James C wrote:
Have you bothered to read the article I gave you? Obviously not since you continue to spout complete rubbish.
Yes I did
Of course driver behaviour is relevant but so is the road type, tyre type, the speed, the object the car hit, the direction of travel, the weather, and so on and so on.
Have you bothered to read what I wrote? I didn't say driver behaviour, I said the way people behave, as in the way their face hits the dashboard.
Of course you don't design a car by crash testing it. I never once designed a building (using AutoCAD) when I was working as an architect by watching it be built then letting it be destroyed. Again you talk nonsense because frankly you don't actually know what you're on about. How the hell can a computer simulate what happens to a car in a crash situation if there is no data to tell the computer what to think? Go read that article again.

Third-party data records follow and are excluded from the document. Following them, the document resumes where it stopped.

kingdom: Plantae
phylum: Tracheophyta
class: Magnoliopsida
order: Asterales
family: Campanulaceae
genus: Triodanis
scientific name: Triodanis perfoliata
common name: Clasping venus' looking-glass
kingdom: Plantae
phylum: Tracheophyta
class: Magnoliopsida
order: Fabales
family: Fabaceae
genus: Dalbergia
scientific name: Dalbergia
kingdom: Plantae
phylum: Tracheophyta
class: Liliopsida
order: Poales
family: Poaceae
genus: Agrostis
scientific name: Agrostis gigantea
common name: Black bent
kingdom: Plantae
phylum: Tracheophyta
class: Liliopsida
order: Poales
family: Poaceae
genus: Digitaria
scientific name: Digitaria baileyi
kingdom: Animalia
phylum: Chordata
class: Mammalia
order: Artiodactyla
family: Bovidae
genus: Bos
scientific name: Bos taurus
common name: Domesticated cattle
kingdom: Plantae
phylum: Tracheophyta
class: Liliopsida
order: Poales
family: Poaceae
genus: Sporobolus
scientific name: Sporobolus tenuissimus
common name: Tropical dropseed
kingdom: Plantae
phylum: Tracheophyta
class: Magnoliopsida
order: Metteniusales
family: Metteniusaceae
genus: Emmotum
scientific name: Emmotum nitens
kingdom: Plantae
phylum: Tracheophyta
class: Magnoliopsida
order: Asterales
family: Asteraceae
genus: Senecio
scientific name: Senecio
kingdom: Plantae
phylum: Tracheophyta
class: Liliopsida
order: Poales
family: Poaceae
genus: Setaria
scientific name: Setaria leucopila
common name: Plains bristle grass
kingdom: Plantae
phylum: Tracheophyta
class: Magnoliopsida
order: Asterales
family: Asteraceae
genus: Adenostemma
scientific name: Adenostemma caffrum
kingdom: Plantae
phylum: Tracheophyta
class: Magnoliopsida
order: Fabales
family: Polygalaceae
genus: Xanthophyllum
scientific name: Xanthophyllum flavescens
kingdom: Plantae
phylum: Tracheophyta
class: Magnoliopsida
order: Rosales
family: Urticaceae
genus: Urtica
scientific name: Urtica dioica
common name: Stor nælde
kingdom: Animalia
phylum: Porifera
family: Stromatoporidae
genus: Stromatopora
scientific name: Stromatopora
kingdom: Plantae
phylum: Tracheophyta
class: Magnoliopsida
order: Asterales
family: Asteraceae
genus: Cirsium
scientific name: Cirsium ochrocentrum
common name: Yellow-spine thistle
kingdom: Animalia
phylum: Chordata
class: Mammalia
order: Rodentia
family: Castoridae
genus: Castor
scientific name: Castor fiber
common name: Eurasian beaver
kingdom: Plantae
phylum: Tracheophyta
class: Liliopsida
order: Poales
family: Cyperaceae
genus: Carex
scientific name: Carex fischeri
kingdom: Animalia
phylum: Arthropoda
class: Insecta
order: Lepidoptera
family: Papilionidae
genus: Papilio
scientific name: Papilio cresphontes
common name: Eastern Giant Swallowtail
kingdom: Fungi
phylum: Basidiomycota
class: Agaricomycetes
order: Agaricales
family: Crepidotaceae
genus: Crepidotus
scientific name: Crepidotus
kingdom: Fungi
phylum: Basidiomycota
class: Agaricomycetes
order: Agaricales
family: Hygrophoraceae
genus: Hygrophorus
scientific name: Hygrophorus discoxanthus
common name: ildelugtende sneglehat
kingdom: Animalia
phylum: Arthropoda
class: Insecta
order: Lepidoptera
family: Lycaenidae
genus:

You're funny. You need to tell a computer what to think. I can see you don't understand how computer modelling and simulation works.
This is how it works.
Say I am modelling a beam under a compressive load. I would tell the computer the dimensions of the beam, and the properties of the material the beam is made from. I would tell it the magnitude of the load, and its location. I would then create a mesh for this beam. This mesh tells the computer where it should carry out calculations. I could make a mesh that divides the beam into 4 sections. This would mean the calculations would be quick, but not very accurate. I would increase the number of elements in the mesh, so that the computer carries out more calculations, and therefore takes longer, but also gives more accurate results.
When we carry this out on a car, we use more complex elements than simple rectangular beams, and also more complex meshes. This means that computing time is incredibly high, so it is usual practice to model only half the car, along its line of symmetry.
At no point do we tell the computer what to think. The software knows how materials behave from their mechanical properties. That is how we can use the same software to model cars, buildings, aircraft etc.
Why the hell do you think the transport industry bothers to do crash tests at all if a computer can do the job so well? Go think about that one before making anymore stupid remarks!
Because people obviously don't understand. How do you think they designed the A380 airbus? What convinced them that it would fly? How did they design the Eurofighter and other inherently unstable aircraft and have the confidence that they would fly? The windtunnel models only tell them so much, and the majority of wind tunnel testing is carried out on computer simulation.
Why do I bother discussing matters with you and the fluffy owl when the pair of you talk utter nonsense.
If you don't understand what you are reading, then it can appear to be nonsense.